Protected characteristics

'Protected characteristics' is the name for the nine personal characteristics that are protected by the Equality Act in certain situations. They are:

  • age
  • disability (this can include mental health problems)
  • gender reassignment
  • marriage and civil partnership
  • pregnancy and maternity
  • race
  • religion or belief
  • sex
  • sexual orientation
Public authorities

These are organisations whose role is of a public nature. This includes:

  • Police
  • NHS hospitals and employees
  • Local authorities and their employees
  • Some nursing and personal care accommodation providers
  • Prison staff
  • Courts and tribunals, including Mental Health Tribunals
  • Government departments and their employees
  • Statutory bodies and their employees (for example the Information Commissioner’s Office)

Public functions

This means an act or activity taken by a public authority which is not a service. A public authority carries out a public function when it performs its particular legal duties and powers. Examples of public functions are licensing, planning and enforcement of parking.

Public authorities can get private companies or voluntary organisations to carry out their public functions. So for example, a private company that runs prisons and takes prisoners into custody would be considered a private company carrying out a public function.

Public sector equality duty

This is the legal duty which public authorities like councils, NHS hospitals and government departments have to follow. It means they have to consider how their policies and practices affect people with protected characteristics, like people with mental health problems.

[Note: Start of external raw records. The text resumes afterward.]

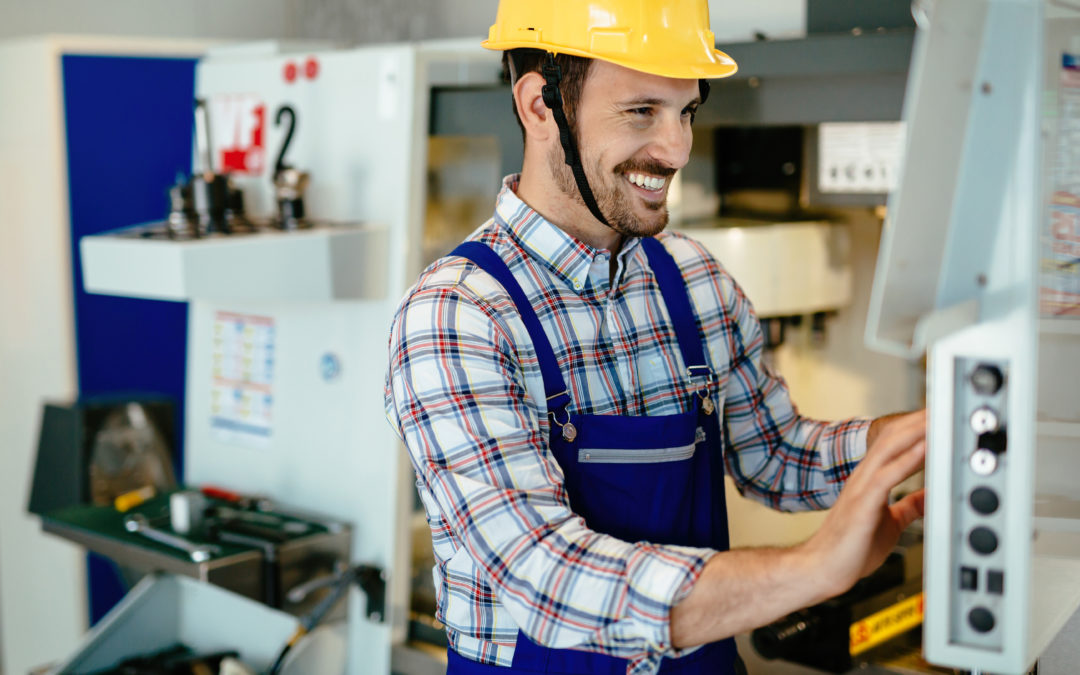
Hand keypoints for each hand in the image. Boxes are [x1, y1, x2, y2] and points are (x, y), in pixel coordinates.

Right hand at [801, 410, 926, 597]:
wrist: (823, 569)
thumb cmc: (850, 549)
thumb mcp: (890, 522)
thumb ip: (908, 506)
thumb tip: (927, 497)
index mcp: (870, 480)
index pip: (894, 442)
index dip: (916, 426)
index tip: (939, 413)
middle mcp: (864, 477)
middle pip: (892, 436)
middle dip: (918, 419)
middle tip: (943, 402)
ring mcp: (861, 487)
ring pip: (889, 448)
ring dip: (915, 431)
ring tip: (937, 416)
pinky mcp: (862, 503)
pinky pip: (888, 475)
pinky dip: (909, 460)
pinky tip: (925, 449)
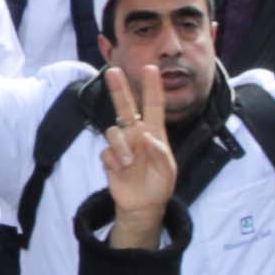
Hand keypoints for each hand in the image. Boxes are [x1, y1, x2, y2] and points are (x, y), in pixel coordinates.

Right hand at [99, 61, 177, 247]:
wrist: (143, 207)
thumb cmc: (160, 185)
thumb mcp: (168, 171)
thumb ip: (160, 152)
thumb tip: (146, 136)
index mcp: (154, 134)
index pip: (154, 106)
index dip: (152, 87)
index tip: (151, 68)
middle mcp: (137, 135)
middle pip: (125, 107)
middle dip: (119, 89)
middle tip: (112, 71)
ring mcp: (122, 146)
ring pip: (113, 131)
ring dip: (120, 146)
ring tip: (129, 163)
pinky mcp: (110, 158)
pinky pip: (106, 152)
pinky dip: (113, 161)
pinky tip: (122, 171)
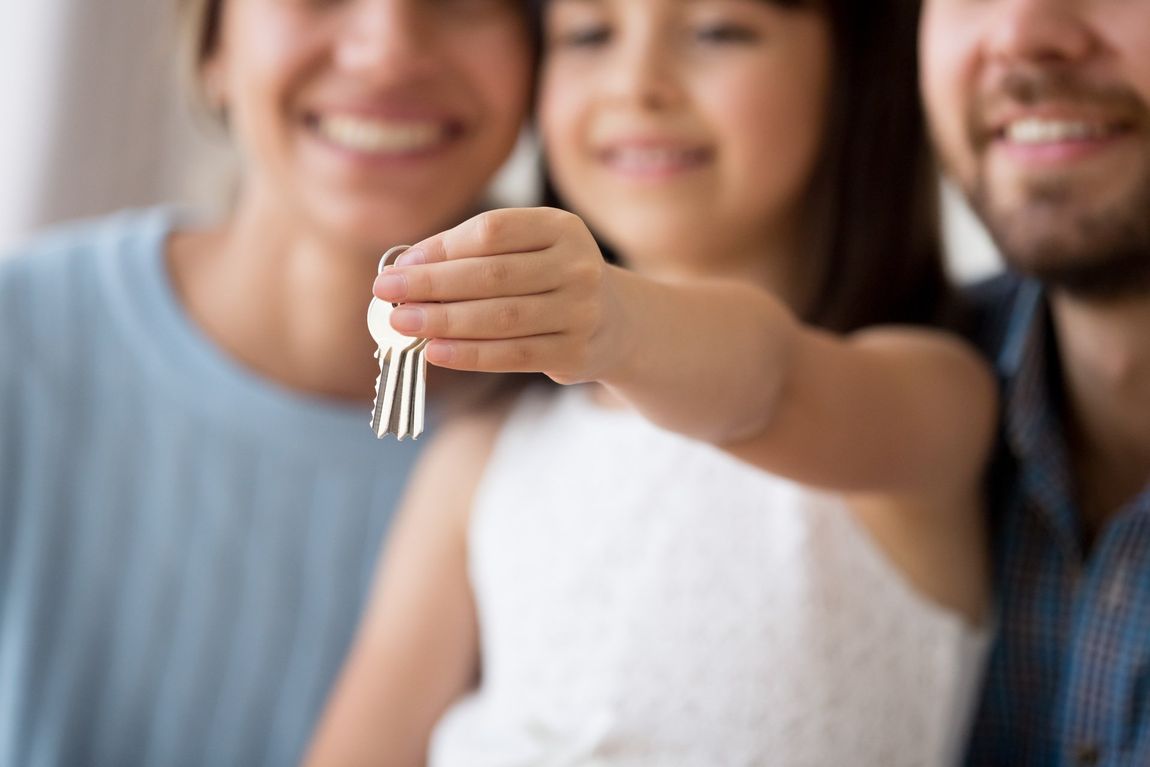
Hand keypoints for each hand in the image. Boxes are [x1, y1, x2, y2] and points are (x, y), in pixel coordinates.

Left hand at [373, 207, 625, 384]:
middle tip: (387, 294)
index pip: (493, 231)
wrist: (615, 322)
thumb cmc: (549, 278)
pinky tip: (435, 352)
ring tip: (401, 323)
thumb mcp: (525, 250)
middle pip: (493, 275)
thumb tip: (405, 267)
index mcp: (561, 227)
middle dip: (433, 285)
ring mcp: (581, 311)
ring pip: (501, 318)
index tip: (401, 265)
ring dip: (444, 322)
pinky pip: (513, 354)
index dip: (442, 248)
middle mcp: (577, 266)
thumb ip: (471, 252)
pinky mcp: (574, 352)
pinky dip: (469, 354)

Private or voluntary organisations also have to follow the public sector equality duty when they carry out a public function on behalf of public authorities. For example, a private firm that is employed by a local council to collect council tax arrears needs to follow the public sector equality duty.

Reasonable adjustments

These are changes that:

  • employers
  • organisations and people providing services and public functions
  • education providers like universities and colleges
  • managers of properties like landlords
  • clubs and associations

should make for you if you are at a major disadvantage because of your mental health problems and it is reasonable.

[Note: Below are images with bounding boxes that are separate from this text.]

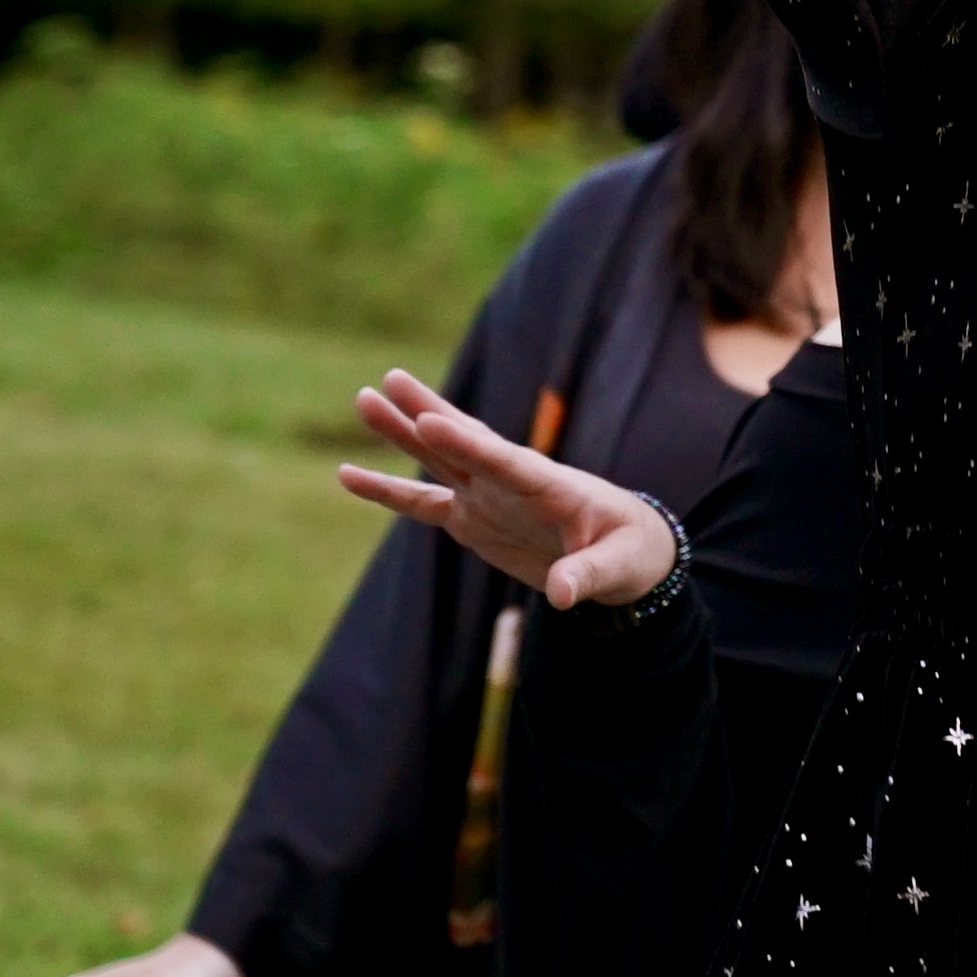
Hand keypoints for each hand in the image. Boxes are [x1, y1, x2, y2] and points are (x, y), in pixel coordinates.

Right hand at [336, 369, 675, 608]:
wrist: (625, 554)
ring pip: (437, 459)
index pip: (504, 459)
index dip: (467, 442)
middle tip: (389, 380)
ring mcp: (487, 497)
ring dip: (402, 432)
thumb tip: (562, 596)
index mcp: (549, 484)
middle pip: (464, 441)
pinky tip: (346, 474)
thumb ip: (586, 575)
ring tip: (364, 399)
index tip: (431, 419)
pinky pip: (420, 504)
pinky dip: (386, 491)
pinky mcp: (471, 518)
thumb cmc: (630, 551)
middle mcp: (511, 482)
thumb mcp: (618, 566)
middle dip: (428, 411)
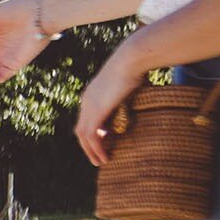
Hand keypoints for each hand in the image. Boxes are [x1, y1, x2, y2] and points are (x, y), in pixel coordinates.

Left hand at [73, 47, 145, 168]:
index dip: (93, 131)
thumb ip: (126, 95)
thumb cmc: (135, 66)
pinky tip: (105, 157)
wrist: (131, 58)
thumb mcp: (128, 84)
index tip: (105, 140)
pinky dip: (97, 149)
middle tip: (98, 156)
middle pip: (80, 128)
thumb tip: (138, 97)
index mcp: (91, 93)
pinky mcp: (96, 112)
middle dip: (88, 144)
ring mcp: (89, 106)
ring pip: (83, 136)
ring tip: (101, 162)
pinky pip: (92, 137)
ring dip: (90, 151)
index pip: (86, 118)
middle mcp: (86, 101)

Examples of reasonable adjustments include:

  • making changes to the way things are organised or done   
  • making changes to the built environment, or physical features like steps or doorways around you
  • providing aids and services for you
Service provider

This is an organisation or person that provides services to the public or a section of the public for payment or for free. It includes private companies, voluntary organisations and public authorities.


This information was published in August 2019. We will revise it in 2021.